Le Groupe de travail souligne que le droit à la vérité « est un droit absolu et non soumis à quelconque limitation ni recul ».

Nous voulons également attirer l’attention sur l’obligation d’enquêter et punir les atteintes aux Droits de l’Homme et lutter contre l’impunité de ces crimes.

Aussi, voulons-nous rappeler que, comme établi par le Comité des Droits de l’Homme dans ses Observations d’ordre général à l’article 31 (point 18), les Etats ont l’obligation d’enquêter et punir les grosses atteintes  aux Droits de l’Homme y inclus les exécutions sommaires, à caractère arbitraire, les actes de torture, les disparitions forcées et autres actes humiliants contre l’humain.

L’absence d’enquêtes et de poursuite pénale concernant ces exactions constituent une atteinte aux normes des droits humains établies par les traités. Leur impunité peut s’avérer déterminante pour d’autres exactions à venir.

Nous voulons rappeler également que la résolution 12/11 du Conseil des Droits de l’Homme inclus les droits de l’homme et l’accès à la justice pendant les périodes de transition où les obligations des Etats de veiller à impliquer les responsables, auteurs de graves atteintes au droit international et aux droits de l’homme et , selon les normes du droit international, en finir avec leur impunité (Point 7).

D’autre part, nous aurions également désiré attirer votre attention  sur les Principes fondamentaux et les principes vecteurs concernant les droits à une défense juridique et au dédommagement pour pertes subies pour les victimes ayant subis de graves atteintes à leur droit selon les normes du  droit international. Les Principes 10, 11 et 15 confirment aux victimes le droit à un dédommagement  adéquat, effectif, rapide pour le mal subi et, également, un accès à l’information des mécanismes de dédommagements correspondant.

Nous nous adressons à nouveau au gouvernement de votre Excellence pour qu’il entreprenne les démarches nécessaires pour assurer le droit à la liberté d’opinion, la liberté de parole conformément à l’article 19 qui stipule : « Chaque individu a droit de libre parole ; ce droit inclut la liberté de rechercher, obtenir et divulguer l’information et les idées de toutes sortes, indépendamment des frontières, sous forme orale, écrite ou imprimée ou obtenu à partir de moyens d’information de son choix ».

La restriction de la liberté de parole et d’opinion doit être sévèrement encadrée et correspondre au seuil déterminé par l’article 19 (3). Elle doit être encadrée par la loi afin de préserver la sécurité nationale, l’ordre intérieur, la santé publique et les mœurs. Les restrictions doivent être proportionnelles  dans le sens qu’elles doivent correspondre à leur fonction de préservation et être encadrées par la loi.

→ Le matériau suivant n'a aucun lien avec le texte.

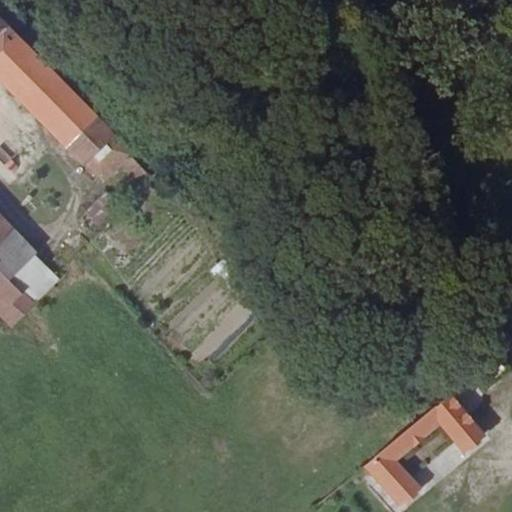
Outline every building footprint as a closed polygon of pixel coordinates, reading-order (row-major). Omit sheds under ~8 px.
[(147,181),(152,177),(0,24),(0,78),(85,163),(87,161),(104,180),(125,158),(147,181)] [(0,314),(20,294),(0,273),(0,239),(10,230),(0,219),(0,314)] [(20,294),(0,314),(0,315),(13,329),(34,309),(20,294)] [(458,370),(468,382),(478,394),(507,371),(486,347),(458,370)] [(414,426),(365,467),(398,507),(416,492),(409,482),(393,462),(440,424),(456,444),(464,453),(482,438),(449,398),(414,426)] [(409,482),(456,444),(440,424),(393,462),(409,482)]
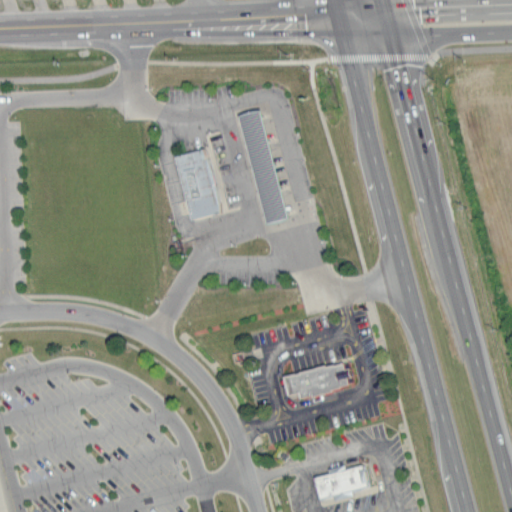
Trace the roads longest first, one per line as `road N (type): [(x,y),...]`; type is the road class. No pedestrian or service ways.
road 1 (primary): [(339,12),(466,511)]
road 2 (primary): [(511,490),(382,0)]
road 3 (residential): [(257,511),(237,432),(182,357),(113,318),(0,313)]
road 4 (secondary): [(0,34),(339,12)]
road 5 (secondary): [(339,12),(390,29),(511,26)]
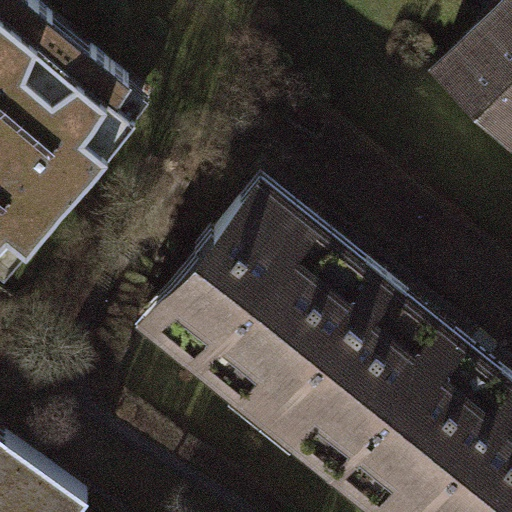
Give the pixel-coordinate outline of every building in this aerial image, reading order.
[(0,0),(0,237),(7,230),(26,245),(134,106),(113,89),(125,70),(92,45),(75,60),(37,31),(50,11),(36,0),(0,0)] [(511,126),(511,0),(494,0),(439,56),(511,126)] [(159,311),(273,402),(385,262),(365,246),(354,260),(260,185),(252,195),(241,186),(213,220),(225,229),(159,311)] [(405,278),(385,262),(273,402),(410,511),(511,384),(511,364),(500,355),(490,368),(394,291),(405,278)] [(511,511),(511,384),(410,511),(511,511)] [(0,422),(0,511),(66,511),(86,485),(0,422)]
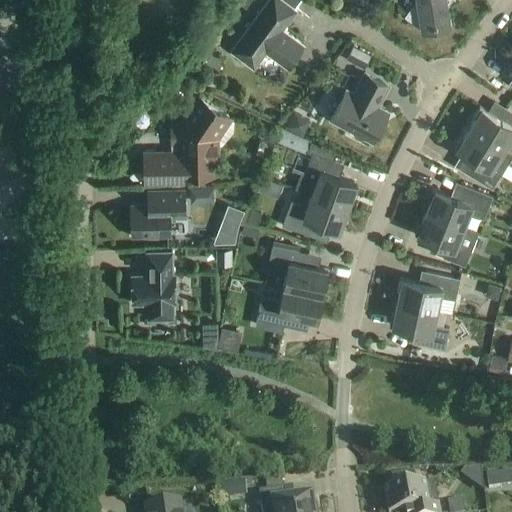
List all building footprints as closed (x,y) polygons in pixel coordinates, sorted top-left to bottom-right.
[(300,0),(267,0),(230,50),(254,68),(266,52),(287,67),(304,45),(283,30),(297,10),(294,8),(300,0)] [(416,0),(406,15),(422,27),(423,31),(448,27),(445,9),(451,0),(416,0)] [(353,46),(346,59),(364,68),(370,55),(353,46)] [(217,86),(220,73),(207,70),(205,83),(217,86)] [(377,106),(388,85),(365,73),(354,94),(346,90),(331,119),(352,130),(354,135),(357,138),(361,139),(366,138),(372,141),(388,112),(377,106)] [(174,84),(166,94),(178,103),(185,93),(174,84)] [(179,157),(146,158),(146,182),(181,181),(181,173),(216,172),(220,172),(219,146),(221,146),(235,131),(235,120),(223,112),(199,97),(179,127),(179,157)] [(469,127),(503,148),(511,136),(511,111),(510,110),(503,120),(479,105),(473,116),(475,117),(469,127)] [(278,126),(272,138),(304,152),(310,140),(278,126)] [(460,136),(454,147),(462,152),(464,153),(474,159),(466,172),(470,175),(492,189),(511,155),(511,153),(503,148),(469,127),(463,138),(460,136)] [(240,133),(237,148),(272,156),(275,141),(240,133)] [(311,193),(347,207),(356,183),(329,173),(334,160),(312,152),(304,174),(301,173),(296,187),(312,193),(311,193)] [(426,211),(478,232),(463,226),(469,213),(483,219),(492,196),(464,185),(459,198),(432,188),(428,199),(430,200),(426,211)] [(191,203),(215,203),(215,188),(191,188),(191,203)] [(185,189),(157,190),(147,190),(148,204),(130,204),(131,236),(171,235),(170,217),(185,217),(185,189)] [(339,230),(347,207),(311,193),(307,206),(291,200),(282,225),(307,234),(312,220),(339,230)] [(228,204),(222,217),(239,224),(244,211),(228,204)] [(465,266),(478,232),(426,211),(421,223),(419,222),(414,233),(441,243),(436,254),(465,266)] [(243,226),(241,233),(248,235),(250,228),(243,226)] [(283,286),(322,294),(327,269),(297,262),(299,250),(272,244),(267,268),(286,272),(283,286)] [(216,265),(233,265),(232,249),(216,250),(216,265)] [(174,319),(173,303),(175,303),(175,274),(172,274),(172,251),(147,252),(147,275),(132,275),(132,303),(148,303),(148,320),(174,319)] [(397,302),(436,310),(440,296),(455,299),(460,278),(430,272),(427,283),(399,277),(397,289),(399,290),(397,302)] [(498,300),(501,287),(489,284),(486,296),(498,300)] [(317,319),(322,294),(283,286),(280,299),(261,295),(256,319),(283,325),(286,313),(317,319)] [(433,324),(436,310),(397,302),(394,313),(392,313),(389,325),(417,331),(415,342),(444,349),(449,328),(433,324)] [(219,328),(215,347),(234,352),(238,332),(219,328)] [(474,346),(474,368),(500,368),(500,347),(474,346)] [(511,472),(485,477),(488,492),(511,487),(511,472)] [(439,511),(434,482),(415,485),(413,474),(391,478),(393,489),(384,491),(387,511),(439,511)] [(316,511),(316,508),(312,509),(311,498),(285,502),(284,490),(259,493),(261,511),(316,511)] [(464,511),(462,501),(448,504),(449,511),(464,511)]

Dans ses Directives d’ordre général n°34 sur la liberté d‘opinion et d’expression (CCPR/C/GC/34), le Comité pour les Droits de l’Homme souligne que les Etats-membres sont dans l’obligation de garantir le droit à la liberté d’expression, y inclus en particulier la discussion politique, les commentaires personnels et sur le gouvernement,  le travail de propagande, le débat concernant les droit de l’individu, du journaliste à la condition  d’observer les restrictions établies et interdire la propagation de la haine et à son incitation, à la violence et à la discrimination.

Concernant la restriction du droit à la parole considéré « offensant pour une nation », nous voudrions souligner que, conformément au droit international et en regard des droits de l’homme, ni la nation ni l’Etat ne sont à l’abri de la critique même si elle est taxée « d’offensante ». Le droit international des droits humains défend des individus et non des Etats.

En ce qui concerne les personnalités publiques, le Comite  des Droits de l’Homme a établi des règles concernant  la poursuite, l’intimidation ou la stigmatisation y inclus son arrestation, sa détention, son jugement ou la prison, raisons pour lesquelles elles auraient pu déroger à l’article 19 ».

Ainsi, l’expression d’une opinion, même offensante, n’est pas un motif suffisant pour justifier une punition malgré le fait que les personnalités publiques peuvent  utiliser les dispositions du Pacte. D’autant plus que toutes les personnalités publiques y inclus ceux qui occupent les plus hautes fonctions d’Etat sont soumis à critique et opposition politique admis par la loi (CCPR/C/GC/34).